Unit of the Russian Ground Forces

The 4th Guards Motor Rifle Brigade (4-я отдельная гвардейская мотострелковая бригада, 4 омсбр; Military Unit Number 74347) is a military unit of the Russian Ground Forces. Until 1 January 2023, it was part of the Luhansk People's Militia. It is attached to the 3rd Guards Combined Arms Army.

==History==
===War in Donbas===
The brigade was formed on 12 December 2014 in Khrustalnyi, Luhansk Oblast. The brigade's garrison was in Alchevsk.

Like most brigades of the 2nd Army Corps, the 4th Brigade lacked a distinct unit symbology, which was only prevalent among various independent battalions. The brigade incorporated the most famous ones, which included:

- 1st Motor Rifle Battalion "Leshiy", originally formed from the residents of Kadiivka led by Alexei Pavlov, who seized the Security Service of Ukraine building in Luhansk on 6 April 2014.
- 2nd Motor Rifle Battalion "Batman", originally formed in April 2014 by Aleksandr Bednov as the "Batman" Rapid Response Group, with the unit name derived from Bednov's nom-de-guerre. He played a crucial role in forming various disparate battalions into the unified 2nd Army Corps and served as the brigade's chief of staff until his death on 1 January 2015.
- 3rd Motor Rifle Battalion "Vityaz". It maintained a very low profile online and was allegedly mostly staffed by members of the Russian 15th Separate Motor Rifle Brigade.

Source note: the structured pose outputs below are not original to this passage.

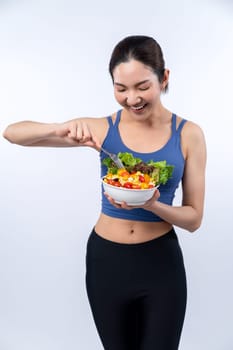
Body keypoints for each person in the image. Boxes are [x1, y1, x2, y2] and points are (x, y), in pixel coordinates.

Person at [3, 35, 206, 350]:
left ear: (164, 78)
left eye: (142, 87)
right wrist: (56, 129)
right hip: (106, 261)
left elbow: (193, 219)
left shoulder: (188, 134)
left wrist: (154, 205)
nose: (132, 99)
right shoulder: (101, 130)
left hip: (160, 264)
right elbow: (12, 133)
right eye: (121, 88)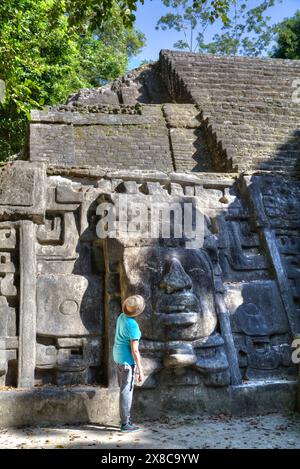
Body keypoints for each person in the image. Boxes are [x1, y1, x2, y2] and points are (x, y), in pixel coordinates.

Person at [113, 294, 145, 432]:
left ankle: (126, 419)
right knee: (127, 391)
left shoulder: (121, 317)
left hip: (118, 357)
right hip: (127, 362)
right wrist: (140, 370)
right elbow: (135, 350)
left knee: (123, 389)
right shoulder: (133, 326)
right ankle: (125, 424)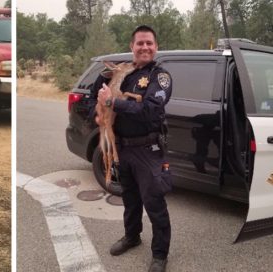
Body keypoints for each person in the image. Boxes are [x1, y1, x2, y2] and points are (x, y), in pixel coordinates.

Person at [97, 25, 173, 272]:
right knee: (130, 199)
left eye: (149, 43)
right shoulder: (125, 74)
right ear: (132, 47)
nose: (145, 47)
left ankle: (160, 255)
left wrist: (112, 101)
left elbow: (149, 110)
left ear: (156, 47)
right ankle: (132, 236)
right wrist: (98, 113)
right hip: (123, 148)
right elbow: (96, 100)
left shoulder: (160, 77)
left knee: (154, 203)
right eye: (140, 43)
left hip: (148, 150)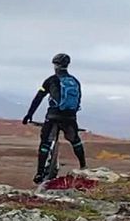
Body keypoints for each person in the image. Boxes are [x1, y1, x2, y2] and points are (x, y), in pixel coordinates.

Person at [22, 53, 87, 184]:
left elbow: (38, 98)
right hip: (70, 117)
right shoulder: (74, 81)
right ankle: (83, 166)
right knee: (75, 141)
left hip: (53, 116)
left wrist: (29, 115)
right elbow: (78, 100)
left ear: (55, 65)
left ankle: (40, 173)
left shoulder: (50, 80)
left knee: (45, 143)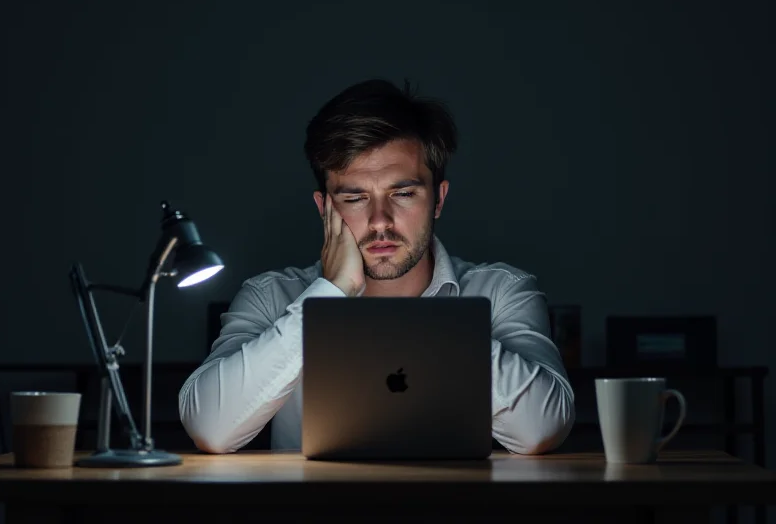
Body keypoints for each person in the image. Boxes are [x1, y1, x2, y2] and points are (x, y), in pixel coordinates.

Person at [179, 79, 575, 454]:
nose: (380, 220)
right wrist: (330, 294)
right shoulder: (270, 297)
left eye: (402, 194)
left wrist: (425, 328)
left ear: (438, 199)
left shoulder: (503, 291)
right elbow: (210, 427)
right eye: (355, 198)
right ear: (325, 209)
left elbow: (542, 429)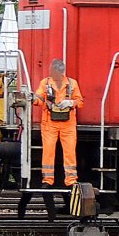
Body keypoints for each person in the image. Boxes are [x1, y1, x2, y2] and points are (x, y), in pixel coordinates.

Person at [33, 59, 84, 187]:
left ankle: (71, 181)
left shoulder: (72, 84)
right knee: (48, 152)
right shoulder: (45, 83)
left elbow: (80, 101)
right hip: (49, 123)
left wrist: (71, 103)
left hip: (68, 124)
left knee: (70, 153)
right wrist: (32, 99)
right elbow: (38, 98)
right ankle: (47, 181)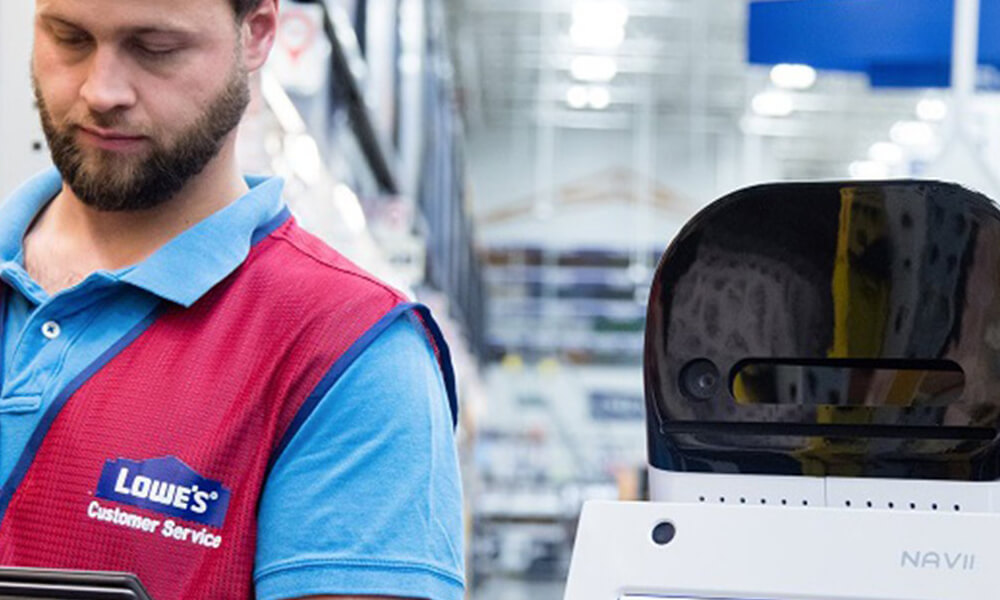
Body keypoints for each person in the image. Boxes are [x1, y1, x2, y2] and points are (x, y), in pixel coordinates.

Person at [0, 0, 465, 599]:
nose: (102, 90)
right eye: (69, 38)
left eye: (155, 48)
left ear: (257, 34)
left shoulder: (349, 354)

In January 2016, the Prizrak brigade was incorporated into the 4th Motor Rifle Brigade as the 14th Separate Motor Rifle Battalion.

=== Russian invasion of Ukraine ===
In January 2023, the brigade joined the Russian Armed Forces as part of the 2nd Army Corps.

In May 2023, the brigade took part in the battle of Bakhmut, where it replaced the Wagner group in the Klishchiivka sector and suffered heavy casualties, including the brigade's commander Colonel Vyacheslav Makarov. On 10 May 2024, the Institute for the Study of War reported that the brigade is operating near the village of Ivanivske. The brigade is currently involved in the battle of Chasiv Yar.

In late 2024, the Wagner Legion, a unit formed by the former Wagner group commanders, reportedly joined the 4th Brigade as the 1st Motor Rifle Battalion.

On 15 September 2026, commanding officer Major General Anton Feliksovich Grunis was reported to have died.